DOCUMENT SEGMENT.
++++++++++

Tuesday, April 11, 2006

It's been one year....

since I died inside. 1 year since the love of my life disposed of me like I was the shit on the bottom of it's shoe.

Last night I was busy and it hadn't actually crossed my mind and then someone sent me a link to a news article about CNE...and there was a photo of Peter and this story all about the rapid growth of CNE, etc and I just broke down. I can't even see a photo of anyone from there, it's too painful...and then to read about the successes and not be a part of it any longer (the sites I created are but I'm not) is just unbearable. It's like watching someone else raise my children (WB and MIP). I just cried and cried and cried. I wonder if "the woman" is celebrating today...probably. I hve never known such grief...I mean, this affects me so much that I avoid events where CNE people will be...even CNE people that I don't know but that I know of...like the regular director for MIP. What am I supposed to say "Hi, nice to meet you, I'm glad my years of hard work and launching sites are paying your rent". I ned to get over this before FetishCon because everyone will be there.

++++++++++

RECORDS PROVIDED.
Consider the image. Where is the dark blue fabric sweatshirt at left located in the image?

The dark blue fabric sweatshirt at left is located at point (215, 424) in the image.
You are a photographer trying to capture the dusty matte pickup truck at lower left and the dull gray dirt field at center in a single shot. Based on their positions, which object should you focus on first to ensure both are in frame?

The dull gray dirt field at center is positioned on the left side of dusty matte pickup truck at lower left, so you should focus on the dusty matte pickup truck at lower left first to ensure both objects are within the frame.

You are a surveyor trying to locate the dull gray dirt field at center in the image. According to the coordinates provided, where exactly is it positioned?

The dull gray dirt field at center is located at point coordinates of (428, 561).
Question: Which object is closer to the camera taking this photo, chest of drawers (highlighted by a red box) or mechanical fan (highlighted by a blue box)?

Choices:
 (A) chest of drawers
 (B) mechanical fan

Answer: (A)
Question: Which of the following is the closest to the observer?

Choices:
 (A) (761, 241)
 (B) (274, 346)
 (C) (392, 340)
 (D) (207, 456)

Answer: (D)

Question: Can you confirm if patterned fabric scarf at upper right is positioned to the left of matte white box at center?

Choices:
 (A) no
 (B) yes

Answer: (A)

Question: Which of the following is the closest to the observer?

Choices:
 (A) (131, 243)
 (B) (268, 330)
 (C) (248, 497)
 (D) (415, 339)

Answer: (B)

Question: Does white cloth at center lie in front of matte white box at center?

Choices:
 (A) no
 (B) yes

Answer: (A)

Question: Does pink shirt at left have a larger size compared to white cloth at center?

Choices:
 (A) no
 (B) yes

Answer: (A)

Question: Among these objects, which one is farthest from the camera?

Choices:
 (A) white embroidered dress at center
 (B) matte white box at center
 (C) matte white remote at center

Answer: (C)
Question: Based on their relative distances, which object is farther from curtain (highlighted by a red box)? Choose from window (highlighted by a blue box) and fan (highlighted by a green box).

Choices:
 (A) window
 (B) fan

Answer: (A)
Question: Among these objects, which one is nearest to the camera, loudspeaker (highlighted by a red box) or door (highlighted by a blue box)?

++++++++++

Rewrite the journal entry's stretch from "Tuesday, April 11, 2006" through "of it's shoe.", substituting "Wednesday" for "Tuesday". The data was taken from a different source than the journal entry.

ANSWER SECTION.
Wednesday, April 11, 2006

It's been one year....

since I died inside. 1 year since the love of my life disposed of me like I was the shit on the bottom of it's shoe.